De acordo com o art.428, nº1, do Código de Processo Penal, “as relações conhecem de facto e de direito”.

Com a reforma do processo penal, introduzida pela Lei 59/98, de 25-08, passou a ser possível impugnar a matéria de facto de duas formas: a já existente revista ampliada, através da invocação dos vícios decisórios do art.410º do CPP, com a possibilidade de sindicar as anomalias emergentes do texto de decisão, e uma outra mais ampla e abrangente, com base nos elementos de documentação da prova produzida em julgamento, permitindo um efetivo grau de recurso em matéria de facto, mas impondo a observância de certas formalidades.

Estes condicionamentos ou imposições no caso de recurso de facto (nºs 3 e 4 do art.412º, do CPP) constituem mera regulamentação, disciplina e adaptação aos objetivos do recurso, já que a Relação não fará um segundo julgamento de facto, pois o duplo grau de jurisdição em matéria de facto não visa a repetição do julgamento em 2.ª instância, não pressupõe uma reapreciação pelo tribunal de recurso do complexo dos elementos de prova produzida, mas tão-só o reexame dos erros de procedimento ou de julgamento que tenham sido referidos no recurso e das provas, indicadas pelo recorrente, que imponham (e não apenas sugiram ou permitam outra decisão) decisão diversa; é uma reapreciação restrita aos concretos pontos de facto que o recorrente entende incorretamente julgados e às razões de discordância.

No caso, o recorrente não impugna a matéria de facto, visando a modificabilidade dos seus termos, pela Relação, ao abrigo do art.431º, do CPP.

Além de não afirmar de forma expressa a sua intenção de impugnar a matéria de facto, não cumpre o ónus de impugnação, previsto no art.412º, nºs 3 e 4, daquele diploma, através da indicação especificada dos concretos pontos de facto reputados como incorretamente julgados e indicação das concretas provas que impõem decisão diversa da recorrida, limitando-se a invocar vícios do art.410º, nº2, CPP.

Com efeito invoca os vícios de insuficiência para a decisão da matéria de facto provado e de contradição insanável, a que se referem as alíneas a e b do citado art.410, nº2, CPP.

O disposto neste art.º 410.º, n.º 2, refere-se aos vícios da matéria de facto fixada na sentença, o que não se deve confundir com os vícios do processo de formação da convicção do tribunal no apuramento e fixação da matéria de facto fixada na sentença.

É por isso que esses vícios têm de resultar da decisão recorrida na sua globalidade, por si só ou conjugada com as regras da experiência comum, sem possibilidade de recurso a quaisquer elementos externos à sentença, ainda que constem do processo.

São, pois, vícios decisórios, de conhecimento oficioso, que têm a ver com a perfeição formal da decisão da matéria de facto e cuja verificação há de necessariamente ser evidenciada pelo próprio texto da decisão recorrida, por si ou conjugada com as regras da experiência comum, sem possibilidade de apelo a outros elementos que lhe sejam estranhos, mesmo que constem do processo, sendo os referidos vícios intrínsecos à decisão como peça autónoma (cfr., Maia Gonçalves, Código de Processo Penal Anotado, 16ª ed., pág.873, e Germano Marques da Silva, Curso de Processo Penal, Vol.III, 2ª Ed., pág.339).

Alega o recorrente verificar-se insuficiência de matéria de facto provada para a decisão e contradição insanável da fundamentação.

Vejamos:

Relativamente ao vício de insuficiência da matéria de facto provada para a decisão de direito, previsto na alínea a), do nº2, do art. 410º, do CPP.

O vício a que alude, a al. a), do nº2, do art. 410º, do CPP, é a insuficiência da matéria de facto para a decisão de direito.

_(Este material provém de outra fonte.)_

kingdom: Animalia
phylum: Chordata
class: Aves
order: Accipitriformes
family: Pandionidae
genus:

Como refere o Prof. Germano Marques da Silva, in Curso de Processo Penal, Vol III, pp. 339, «É necessário que a matéria de facto dada como provada não permita uma decisão de direito, necessitando de ser completada. Antes de mais, é necessário que a insuficiência exista internamente, dentro da própria sentença ou acórdão. Para se verificar este fundamento, é necessário que a matéria de facto se apresente como insuficiente para a decisão que deveria ter sido proferida por se verificar lacuna no apuramento da matéria de facto necessária para uma decisão de direito. A insuficiência para a decisão da matéria de facto provada não tem nada a ver com a eventual insuficiência da prova para a decisão de facto proferida».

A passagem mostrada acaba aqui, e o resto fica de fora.